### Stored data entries
========

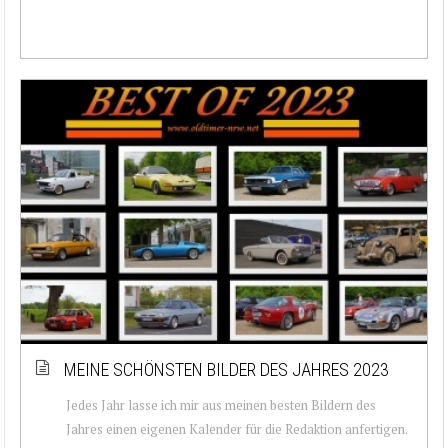
MEINE SCHÖNSTEN BILDER DES JAHRES 2023
Jedes Jahr lasse ich mir aus meinen besten Bildern des
Jahres einen eigenen Kalender für die Redaktion anfertigen.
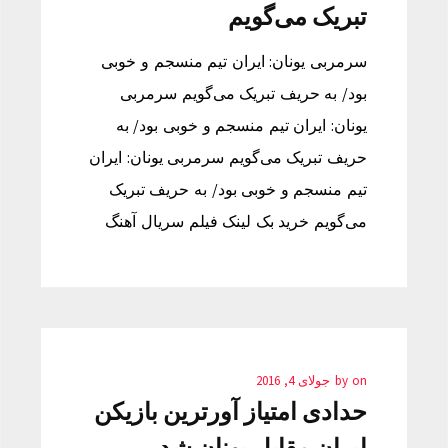
تبریک می‌گویم
سرمربی یونان: ایران تیم منسجم و خوبی
بود/ به حریف تبریک می‌گویم سرمربی
یونان: ایران تیم منسجم و خوبی بود/ به
حریف تبریک می‌گویم سرمربی یونان: ایران
تیم منسجم و خوبی بود/ به حریف تبریک
می‌گویم خرید بک لینک فیلم سریال آهنگ
on
by
جولای 4, 2016
حدادی امتیاز آورترین بازیکن
ایران مقابل یونان شد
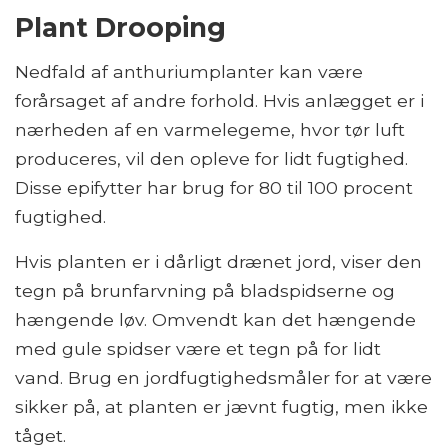
Plant Drooping
Nedfald af anthuriumplanter kan være
forårsaget af andre forhold. Hvis anlægget er i
nærheden af ​​en varmelegeme, hvor tør luft
produceres, vil den opleve for lidt fugtighed.
Disse epifytter har brug for 80 til 100 procent
fugtighed.
Hvis planten er i dårligt drænet jord, viser den
tegn på brunfarvning på bladspidserne og
hængende løv. Omvendt kan det hængende
med gule spidser være et tegn på for lidt
vand. Brug en jordfugtighedsmåler for at være
sikker på, at planten er jævnt fugtig, men ikke
tåget.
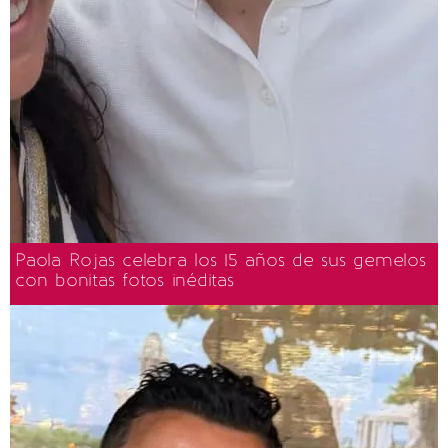
Paola Rojas celebra los 15 años de sus gemelos
con bonitas fotos inéditas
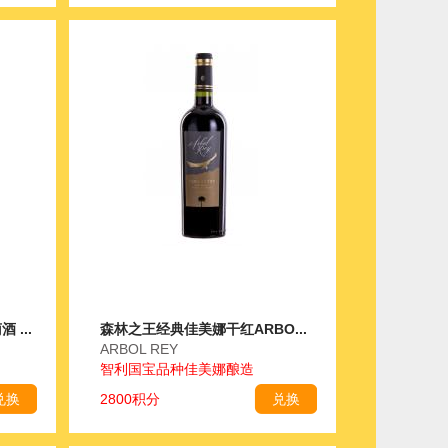
...
森林之王经典佳美娜干红ARBO...
ARBOL REY
智利国宝品种佳美娜酿造
兑换
2800积分
兑换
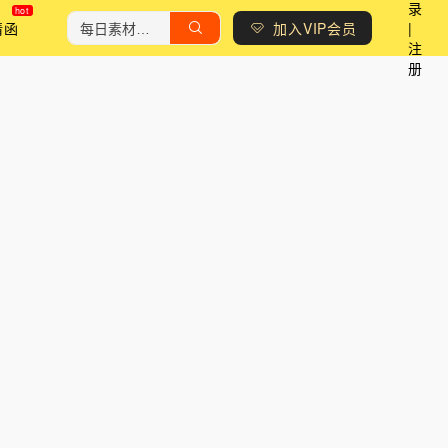
录
请函
加入VIP会员
|
注
册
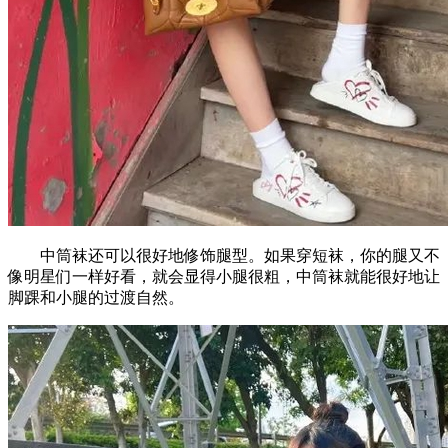
中筒袜还可以很好地修饰腿型。如果穿短袜，你的腿又不
像明星们一样好看，就会显得小腿很粗，中筒袜就能很好地让
脚踝和小腿的过渡自然。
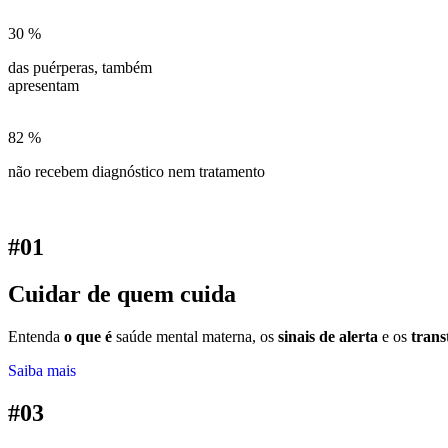
30
%
das puérperas, também
apresentam
82
%
não recebem diagnóstico nem tratamento
#01
Cuidar de quem cuida
Entenda
o que é
saúde mental materna, os
sinais de alerta
e os
trans
Saiba mais
#03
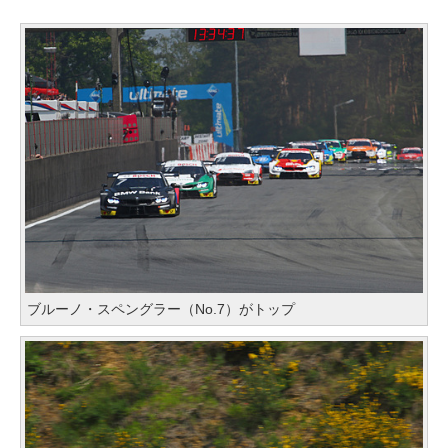
ブルーノ・スペングラー（No.7）がトップ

========

Copy every line of text from all the items above word for word, leaving out the pictures.

### ANSWER SECTION
MEINE SCHÖNSTEN BILDER DES JAHRES 2023
Jedes Jahr lasse ich mir aus meinen besten Bildern des
Jahres einen eigenen Kalender für die Redaktion anfertigen.
تبریک می‌گویم
سرمربی یونان: ایران تیم منسجم و خوبی
بود/ به حریف تبریک می‌گویم سرمربی
یونان: ایران تیم منسجم و خوبی بود/ به
حریف تبریک می‌گویم سرمربی یونان: ایران
تیم منسجم و خوبی بود/ به حریف تبریک
می‌گویم خرید بک لینک فیلم سریال آهنگ
on
by
جولای 4, 2016
حدادی امتیاز آورترین بازیکن
ایران مقابل یونان شد
Plant Drooping
Nedfald af anthuriumplanter kan være
forårsaget af andre forhold. Hvis anlægget er i
nærheden af ​​en varmelegeme, hvor tør luft
produceres, vil den opleve for lidt fugtighed.
Disse epifytter har brug for 80 til 100 procent
fugtighed.
Hvis planten er i dårligt drænet jord, viser den
tegn på brunfarvning på bladspidserne og
hængende løv. Omvendt kan det hængende
med gule spidser være et tegn på for lidt
vand. Brug en jordfugtighedsmåler for at være
sikker på, at planten er jævnt fugtig, men ikke
tåget.
Paola Rojas celebra los 15 años de sus gemelos
con bonitas fotos inéditas
...
森林之王经典佳美娜干红ARBO...
ARBOL REY
智利国宝品种佳美娜酿造
兑换
2800积分
兑换
录
请函
加入VIP会员
|
注
册
中筒袜还可以很好地修饰腿型。如果穿短袜，你的腿又不
像明星们一样好看，就会显得小腿很粗，中筒袜就能很好地让
脚踝和小腿的过渡自然。
30
%
das puérperas, também
apresentam
82
%
não recebem diagnóstico nem tratamento
#01
Cuidar de quem cuida
Entenda
o que é
saúde mental materna, os
sinais de alerta
e os
trans
Saiba mais
#03
ブルーノ・スペングラー（No.7）がトップ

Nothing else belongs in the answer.